Objective: A literature review of antiplatelet agents for primary and secondary stroke prevention, including mechanism of action, cost, and reasons for lack of benefit. Data sources: Articles were gathered from MEDLINE, Cochrane Reviews, and PubMed databases (1980-2021). Abstracts from scientific meetings were considered. Search terms included ischemic stroke, aspirin, clopidogrel, dipyridamole, ticagrelor, cilostazol, prasugrel, glycoprotein IIb/IIIa inhibitors.
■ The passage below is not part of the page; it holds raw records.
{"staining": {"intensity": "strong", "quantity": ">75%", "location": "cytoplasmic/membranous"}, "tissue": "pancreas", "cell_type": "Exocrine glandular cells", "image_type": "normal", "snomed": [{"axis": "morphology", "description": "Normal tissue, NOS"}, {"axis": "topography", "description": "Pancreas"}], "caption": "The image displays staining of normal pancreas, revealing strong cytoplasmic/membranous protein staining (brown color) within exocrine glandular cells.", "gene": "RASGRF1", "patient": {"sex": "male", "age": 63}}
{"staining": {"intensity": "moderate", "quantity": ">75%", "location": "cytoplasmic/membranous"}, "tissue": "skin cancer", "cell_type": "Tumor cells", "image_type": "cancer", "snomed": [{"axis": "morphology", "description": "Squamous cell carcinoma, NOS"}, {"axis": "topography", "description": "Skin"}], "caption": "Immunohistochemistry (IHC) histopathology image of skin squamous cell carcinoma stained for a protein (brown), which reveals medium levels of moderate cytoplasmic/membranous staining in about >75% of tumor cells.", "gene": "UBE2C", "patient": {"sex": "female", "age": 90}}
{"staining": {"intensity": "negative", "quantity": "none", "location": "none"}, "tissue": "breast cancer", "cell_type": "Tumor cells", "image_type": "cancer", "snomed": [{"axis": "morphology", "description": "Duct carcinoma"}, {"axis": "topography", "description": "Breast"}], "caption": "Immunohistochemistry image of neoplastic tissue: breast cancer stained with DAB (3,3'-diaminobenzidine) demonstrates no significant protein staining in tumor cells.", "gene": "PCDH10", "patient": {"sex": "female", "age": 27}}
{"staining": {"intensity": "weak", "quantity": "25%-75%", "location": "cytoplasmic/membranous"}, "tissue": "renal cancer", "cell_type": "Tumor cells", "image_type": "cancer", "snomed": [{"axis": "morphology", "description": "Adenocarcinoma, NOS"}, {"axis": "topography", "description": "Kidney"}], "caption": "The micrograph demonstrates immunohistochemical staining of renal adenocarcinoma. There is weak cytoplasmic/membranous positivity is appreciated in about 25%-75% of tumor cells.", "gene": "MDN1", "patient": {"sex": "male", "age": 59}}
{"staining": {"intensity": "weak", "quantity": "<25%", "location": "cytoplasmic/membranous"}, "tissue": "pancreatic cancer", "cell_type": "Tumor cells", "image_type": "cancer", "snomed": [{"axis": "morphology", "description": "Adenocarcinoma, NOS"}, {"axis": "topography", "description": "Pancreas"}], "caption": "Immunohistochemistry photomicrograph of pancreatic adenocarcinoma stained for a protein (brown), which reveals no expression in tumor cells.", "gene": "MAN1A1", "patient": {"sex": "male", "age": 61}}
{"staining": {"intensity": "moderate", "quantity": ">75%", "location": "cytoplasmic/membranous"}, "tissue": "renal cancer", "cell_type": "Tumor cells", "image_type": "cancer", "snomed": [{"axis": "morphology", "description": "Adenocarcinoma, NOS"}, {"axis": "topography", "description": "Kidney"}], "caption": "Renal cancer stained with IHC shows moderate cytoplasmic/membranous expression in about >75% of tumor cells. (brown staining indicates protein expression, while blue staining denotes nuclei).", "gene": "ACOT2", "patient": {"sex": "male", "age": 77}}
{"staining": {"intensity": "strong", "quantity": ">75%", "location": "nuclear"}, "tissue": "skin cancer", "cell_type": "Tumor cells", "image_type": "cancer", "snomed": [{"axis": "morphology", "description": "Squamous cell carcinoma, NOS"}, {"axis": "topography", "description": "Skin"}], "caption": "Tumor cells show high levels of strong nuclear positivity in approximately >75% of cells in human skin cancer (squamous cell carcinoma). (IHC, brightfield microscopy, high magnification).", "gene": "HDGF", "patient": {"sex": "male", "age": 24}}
Study selection and data extraction: English-language original and review articles were evaluated. Guidelines from multiple countries were reviewed. Articles were evaluated independently by 2 authors. Data synthesis: An abundance of evidence supports aspirin and clopidogrel use for secondary stroke prevention. In the acute phase (first 21 days postinitial stroke), these medications have higher efficacy for preventing further stroke when combined, but long-term combination therapy is associated with higher hemorrhage rates. Antiplatelet treatment failure is influenced by poor adherence and genetic polymorphisms. Antiplatelet agents such as cilostazol may provide extra benefit over clopidogrel and aspirin, in certain racial groups, but further research in more diverse ethnic populations is needed. Relevance to patient care and clinical practice: This review presents the data available on the use of different antiplatelet agents poststroke. Dual therapy, recurrence after initiation of secondary preventative therapy, and areas for future research are discussed. Conclusions: Although good evidence exists for the use of certain antiplatelet agents postischemic stroke, there are considerable opportunities for future research to investigate personalized therapies. These include screening patients for platelet polymorphisms that confer antiplatelet resistance and for randomized trials including more racially diverse populations.